Gay marriage ban challenged – by NC pastors!
IN A startling move that’s horrified Christian fundies, a coalition of clergy members filed a federal lawsuit on Monday against North Carolina’s constitutional ban on gay marriage.
They havebeen accused of misusing the legal system to force their “errant beliefs” on the Bible belt state’s bigots.
NC Values Coalition executive director Tami Fitzgerald, who helped lead a clot of Christian and conservative groups supporting the state’s 2012 constitutional amendment, said the lawsuit is an attempt to void the will of voters who backed traditional marriage. Six in 10 voters backed changing North Carolina’s constitution. She wailed:
This is sadly, and predictably, the ‘lawsuit of the week’ filed by those who want to impose same-sex marriage on North Carolina. Moreover, it’s both ironic and sad that an entire religious denomination and its clergy who purport holding to Christian teachings on marriage would look to the courts to justify their errant beliefs.
The clergy members said that they’d like to perform same-sex marriage ceremonies in their congregations, but that they can’t because of the “unjust law”. Their attorney, Jake Sussman, says it’s the only case to bring the First Amendment religious freedom claims among the more than 60 marriage equality cases pending in the nation’s state and federal courts.
Said the Rev J Bennett Guess, executive minister with the Cleveland-based United Church of Christ, which is a plaintiff in the lawsuit:
North Carolina’s marriage laws are a direct affront to freedom of religion. We feel that it is important that any person that comes into community life of a United Church of Christ congregation be afforded equal pastoral care and equal opportunity to religious services that clergy provide.
But in North Carolina, clergy are often faced with a troubling decision:
Whether to provide those services or break the law. That’s something no clergy member should be faced with.
Along with United Church of Christ, which has more than a million parishioners, a dozen clergy members and same sex-couples who want to marry were listed as plaintiffs. The defendants included North Carolina Attorney General Roy Cooper and several county district attorneys as well as five registers of deeds.

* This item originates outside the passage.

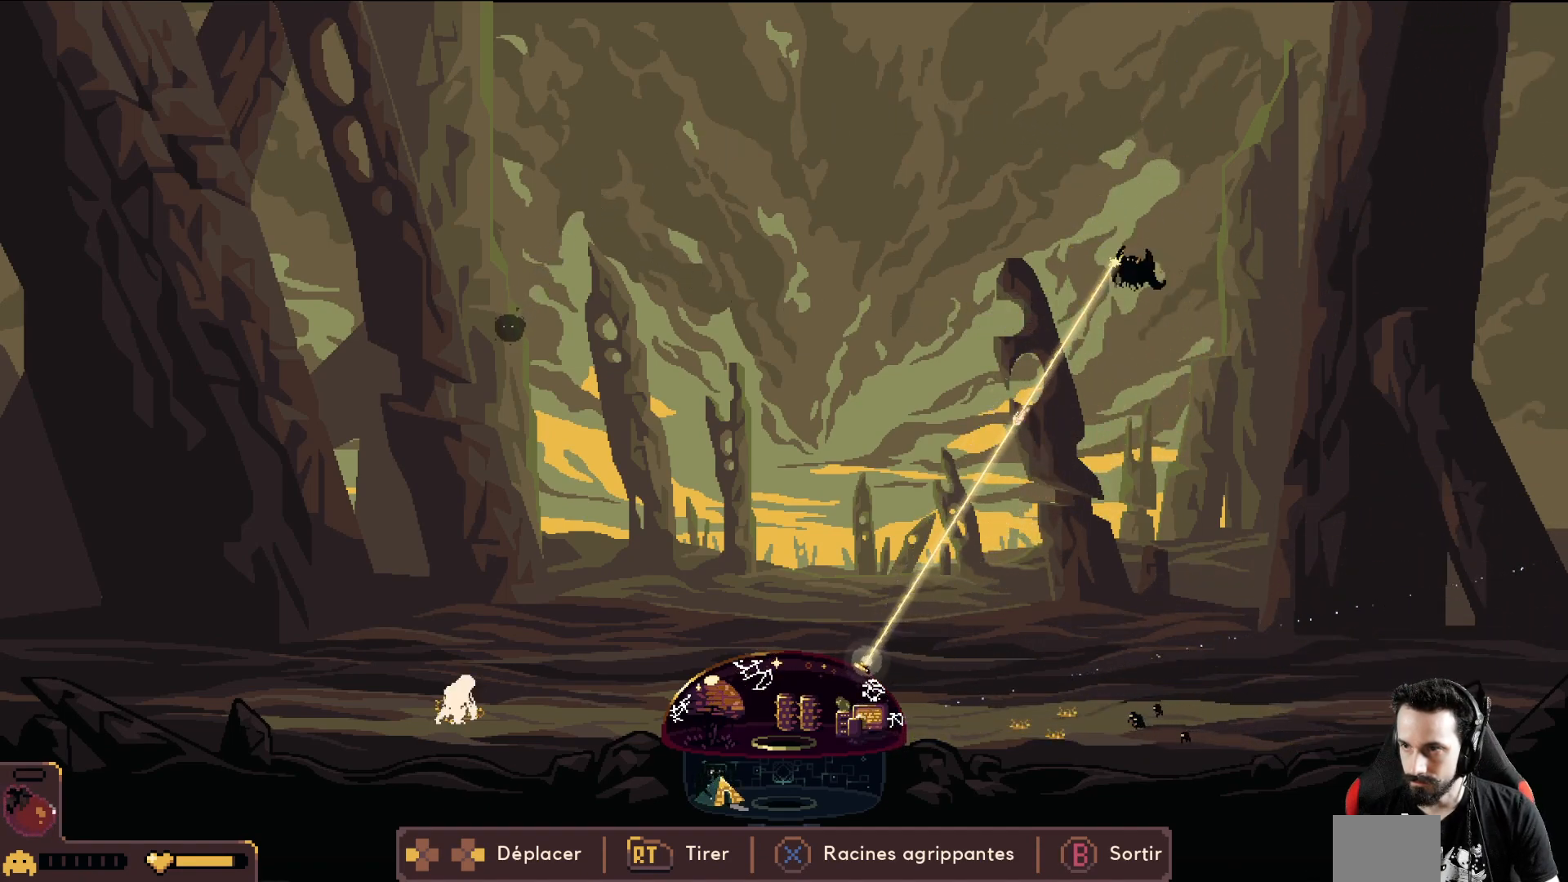
{"buttons": ["R2"], "left_stick": "left", "events": [[417, "left_stick", "left"]]}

The US Supreme Court ruled last year that the federal government must recognise marriages of same-sex couples.
Seventeen states allow gay marriage, and federal judges have struck down bans in Michigan, Utah, Texas, Oklahoma and Virginia.
Meanwhile an American evangelic preacher and “historian”, David Barton suggested this week that America would be a better place if women were denied the vote.
On an episode of his “WallBuilders Live,” David Barton – described as “the Ken Ham of US history” – explained that women were not given the right to vote when the Constitution was written because the Founding Fathers were trying to protect the institution of the family by giving every “family” a right to vote through the male head of the household.
And you have to remember back then, husband and wife, I mean the two were considered one. That is the biblical precept. That is the way they looked at them in the civil community. That is a family that is voting and so the head of the family is traditionally considered to be the husband and even biblically still continues to be so …
Now, as we’ve moved away from the family unit – you need to be independent from the family, don’t be chained down and be a mother and don’t be chained down and be a father and don’t be chained down to your parents, you know, we’ve moved into more of a family anarchy kind of thing, the ‘Modern Family’ kind of portrayal – that understanding has gone away.
Responding to a question from a listener who argued that the Founding Fathers denied women the right to vote not out of sexism but rather based on the biblical principle that a house divided against itself cannot stand, Barton said that this interpretation was exactly right because not allowing women to vote was designed “to keep the family together”.